═════ TEXT PROVIDED ═════
Decadently Evil Little Pleasures

I am generally a very self controlled person.  There are certain things that cause me to lose complete control and because of this it is best that I stay far, far away from them.  Some of them I just can’t get near because if I do I won’t stop indulging and others I know I can handle but only in limit quantities otherwise the result can be disastrous.  I was going to title this post “Vices”, but then I wondered if the word “Addictions” might be more accurate.  The Urban Dictionary defines a vice a “pleasurable evil” (Urban Dictionary, 2009).  It defines addiction as a habit you can’t quit (Urban Dictionary, 2009).  Using these definitions then, the following is a list of  The Wild Mind’s Vices (since none of the following items are habits I can’t quit).

The first thing I know I should never put in the grocery cart, because if I do it won’t make it home before I’ve devoured it is this:

vice1I love this popcorn.  Regifting Friend turned me onto it earlier this year.  Of course, she can afford to eat this stuff by the truckload, which she doesn’t because she has amazing control.  I, on the other hand, do not have that kind of control where this delicacy is concerned and I can’t afford to eat it.  At least, not in the quantities that I prefer to eat it.  Boo!  I literally can eat an entire bag of this, the family size bag, no less, in about twenty seconds if left alone. My kids know not to get between me and a bag of White Cheddar Popcorn.  This food, in spite of it’s healthy name, is packed with calories and not so great for the backflab, muffin top, buttock or saddlebags, unless you are trying to achieve quantity and size in each of those domains.  While, I’m not trying out for America’s Next Top Model any time soon, and while I also don’t want to sacrifice an occasional taste sensation in an effort to be my best self, I totally go over the top on this one.  It, like alcohol, for some is something I can’t even have one taste of or I’m doomed.  I think it goes beyond a vice. 

It’s become an uncontrollable addiction.   I simply can’t put this product on my shopping list anymore, not till I’ve put in considerable time a SmartFoods Anonymous, that’s for sure.
═════
Answer these about the post on vices:
1. How does the post say the Urban Dictionary defines a vice?
2. Who introduced the writer to the popcorn?
3. How long does the writer say it takes to eat a family size bag when left alone?
The lines after this point come from a source unrelated to the post.
═════ DATASET EXTRACT ═════
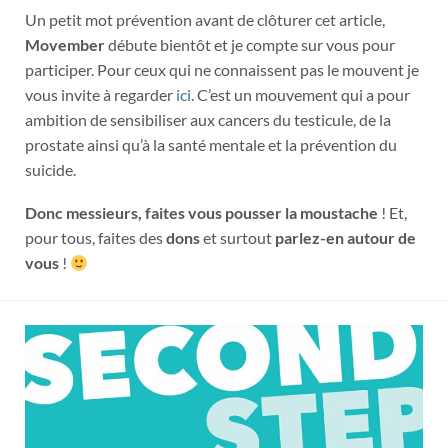
Un petit mot prévention avant de clôturer cet article,
Movember
débute bientôt et je compte sur vous pour
participer. Pour ceux qui ne connaissent pas le mouvent je
vous invite à regarder
ici
. C’est un mouvement qui a pour
ambition de sensibiliser aux cancers du testicule, de la
prostate ainsi qu’à la santé mentale et la prévention du
suicide.
Donc messieurs, faites vous pousser la moustache
! Et,
pour tous, faites des
dons
et surtout
parlez-en autour de
vous
!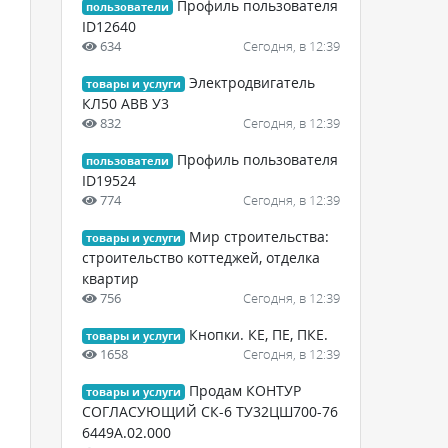
Профиль пользователя
пользователи
ID12640
634
Сегодня, в 12:39
Электродвигатель
товары и услуги
КЛ50 АВВ У3
832
Сегодня, в 12:39
Профиль пользователя
пользователи
ID19524
774
Сегодня, в 12:39
Мир строительства:
товары и услуги
строительство коттеджей, отделка
квартир
756
Сегодня, в 12:39
Кнопки. КЕ, ПЕ, ПКЕ.
товары и услуги
1658
Сегодня, в 12:39
Продам КОНТУР
товары и услуги
СОГЛАСУЮЩИЙ СК-6 ТУ32ЦШ700-76
6449А.02.000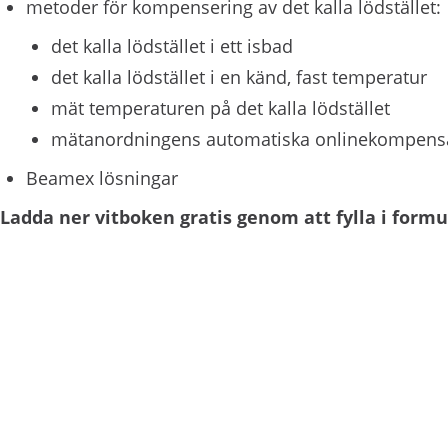
metoder för kompensering av det kalla lödstället:
det kalla lödstället i ett isbad
det kalla lödstället i en känd, fast temperatur
mät temperaturen på det kalla lödstället
mätanordningens automatiska onlinekompens
Beamex lösningar
Ladda ner vitboken gratis genom att fylla i formu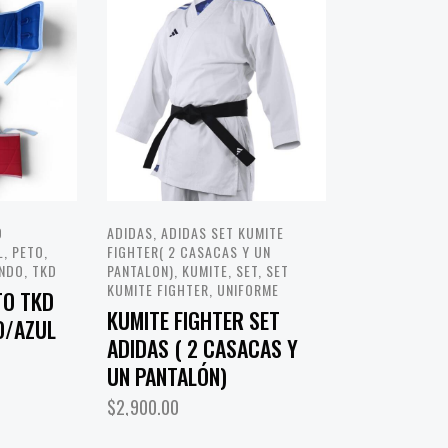
D
ADIDAS
,
ADIDAS SET KUMITE
L
,
PETO
,
FIGHTER( 2 CASACAS Y UN
NDO
,
TKD
PANTALON)
,
KUMITE
,
SET
,
SET
KUMITE FIGHTER
,
UNIFORME
TO TKD
KUMITE FIGHTER SET
O/AZUL
ADIDAS ( 2 CASACAS Y
UN PANTALÓN)
$
2,900.00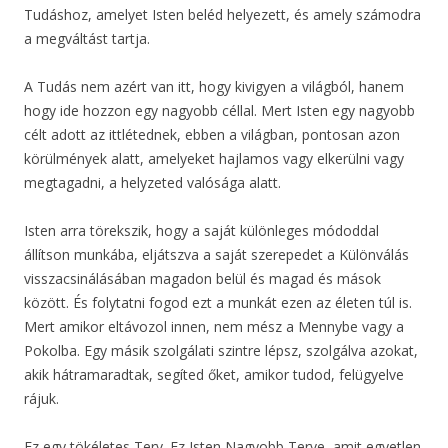
Tudáshoz, amelyet Isten beléd helyezett, és amely számodra
a megváltást tartja.
A Tudás nem azért van itt, hogy kivigyen a világból, hanem
hogy ide hozzon egy nagyobb céllal. Mert Isten egy nagyobb
célt adott az ittlétednek, ebben a világban, pontosan azon
körülmények alatt, amelyeket hajlamos vagy elkerülni vagy
megtagadni, a helyzeted valósága alatt.
Isten arra törekszik, hogy a saját különleges módoddal
állítson munkába, eljátszva a saját szerepedet a Különválás
visszacsinálásában magadon belül és magad és mások
között. És folytatni fogod ezt a munkát ezen az életen túl is.
Mert amikor eltávozol innen, nem mész a Mennybe vagy a
Pokolba. Egy másik szolgálati szintre lépsz, szolgálva azokat,
akik hátramaradtak, segíted őket, amikor tudod, felügyelve
rájuk.
Ez egy tökéletes Terv. Ez Isten Nagyobb Terve, amit egyetlen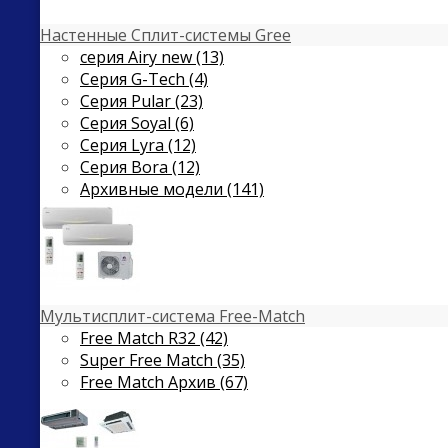
Настенные Сплит-системы Gree
серия Airy new (13)
Серия G-Tech (4)
Серия Pular (23)
Cерия Soyal (6)
Серия Lyra (12)
Серия Bora (12)
Архивные модели (141)
Мультисплит-система Free-Match
Free Match R32 (42)
Super Free Match (35)
Free Match Архив (67)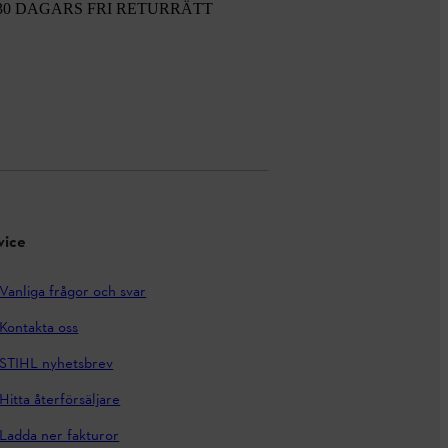
30 DAGARS FRI RETURRÄTT
vice
Vanliga frågor och svar
Kontakta oss
STIHL nyhetsbrev
Hitta återförsäljare
Ladda ner fakturor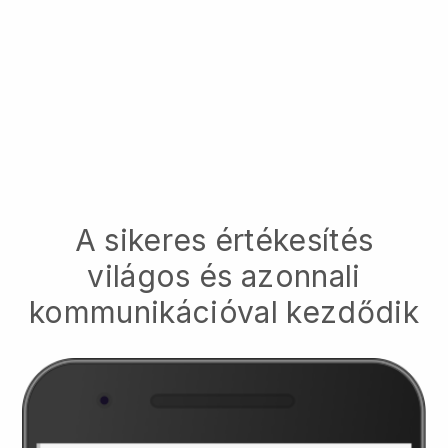
A sikeres értékesítés
világos és azonnali
kommunikációval kezdődik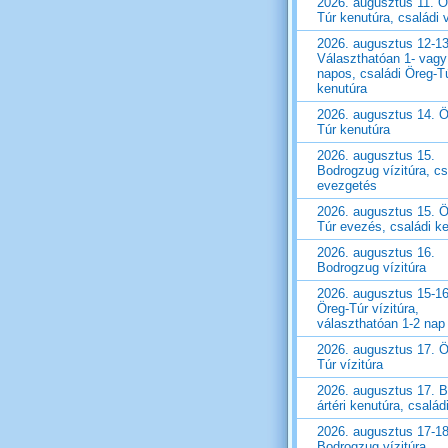
2026. augusztus 11. Ö
Túr kenutúra, családi v
2026. augusztus 12-13
Választhatóan 1- vagy
napos, családi Öreg-T
kenutúra
2026. augusztus 14. Ö
Túr kenutúra
2026. augusztus 15.
Bodrogzug vízitúra, cs
evezgetés
2026. augusztus 15. Ö
Túr evezés, családi k
2026. augusztus 16.
Bodrogzug vízitúra
2026. augusztus 15-16
Öreg-Túr vízitúra,
választhatóan 1-2 nap
2026. augusztus 17. Ö
Túr vízitúra
2026. augusztus 17. B
ártéri kenutúra, családi
2026. augusztus 17-18
Bodrogzug vízitúra,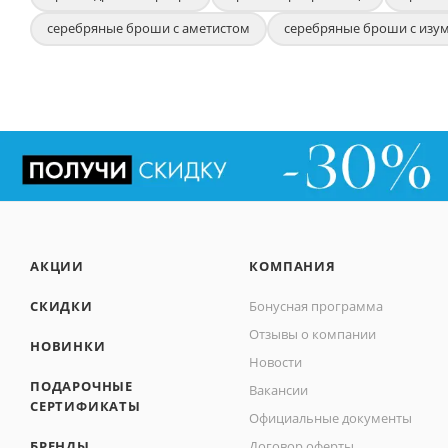
серебряные броши с аметистом
серебряные броши с изу
АКЦИИ
КОМПАНИЯ
СКИДКИ
Бонусная программа
Отзывы о компании
НОВИНКИ
Новости
ПОДАРОЧНЫЕ
Вакансии
СЕРТИФИКАТЫ
Официальные документы
БРЕНДЫ
Договор оферты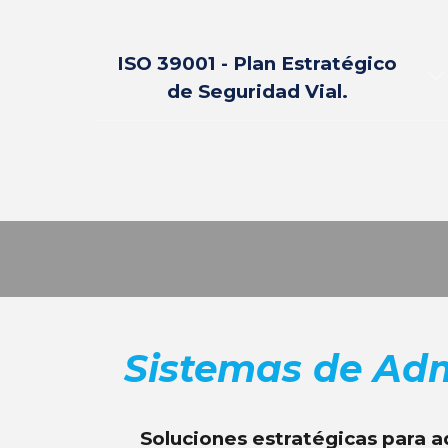
ISO 3
9
001 - Plan Estratégico
de Seguridad Vial.
Sistemas de Adm
Soluciones estratégicas para a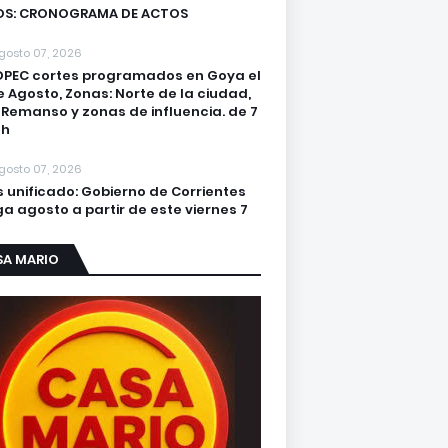
OS: CRONOGRAMA DE ACTOS
gosto 07, 2026
DPEC cortes programados en Goya el
e Agosto, Zonas: Norte de la ciudad,
. Remanso y zonas de influencia. de 7
2h
gosto 07, 2026
s unificado: Gobierno de Corrientes
a agosto a partir de este viernes 7
SA MARIO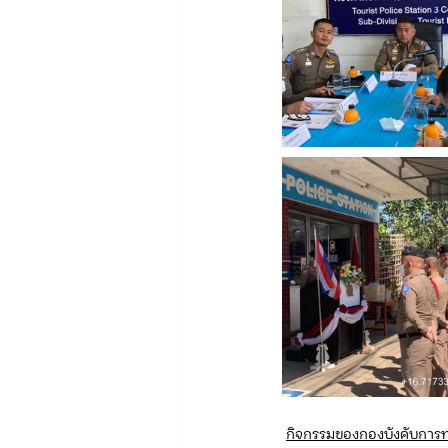
กิจกรรมของกองบังคับการท่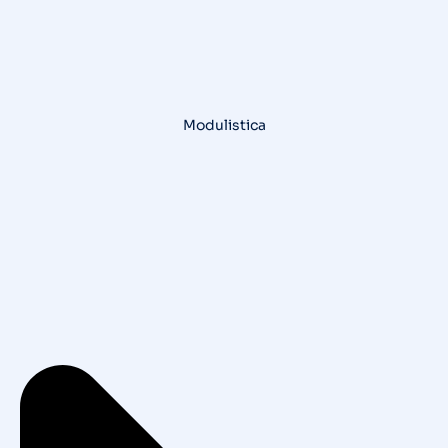
Modulistica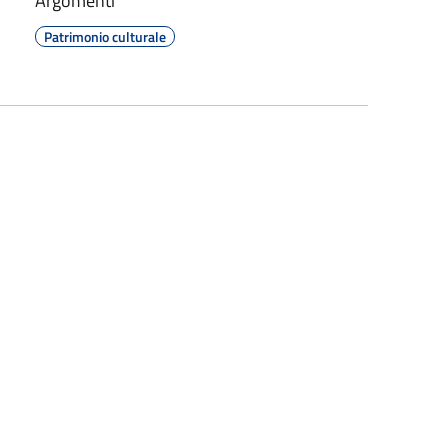
Argomenti
Patrimonio culturale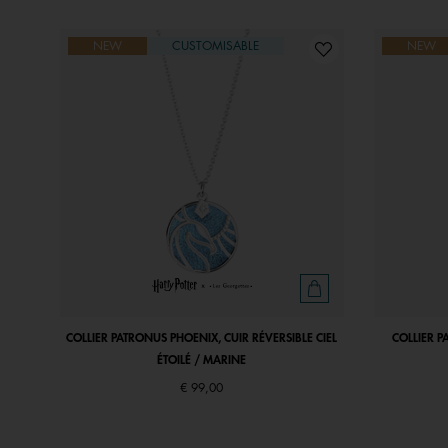
NEW
CUSTOMISABLE
NEW
COLLIER PATRONUS PHOENIX, CUIR RÉVERSIBLE CIEL
COLLIER P
ÉTOILÉ / MARINE
€ 99,00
═════
_EXERCISE RESPONSE_.
1. As a "pleasurable evil."
2. Regifting Friend.
3. About twenty seconds.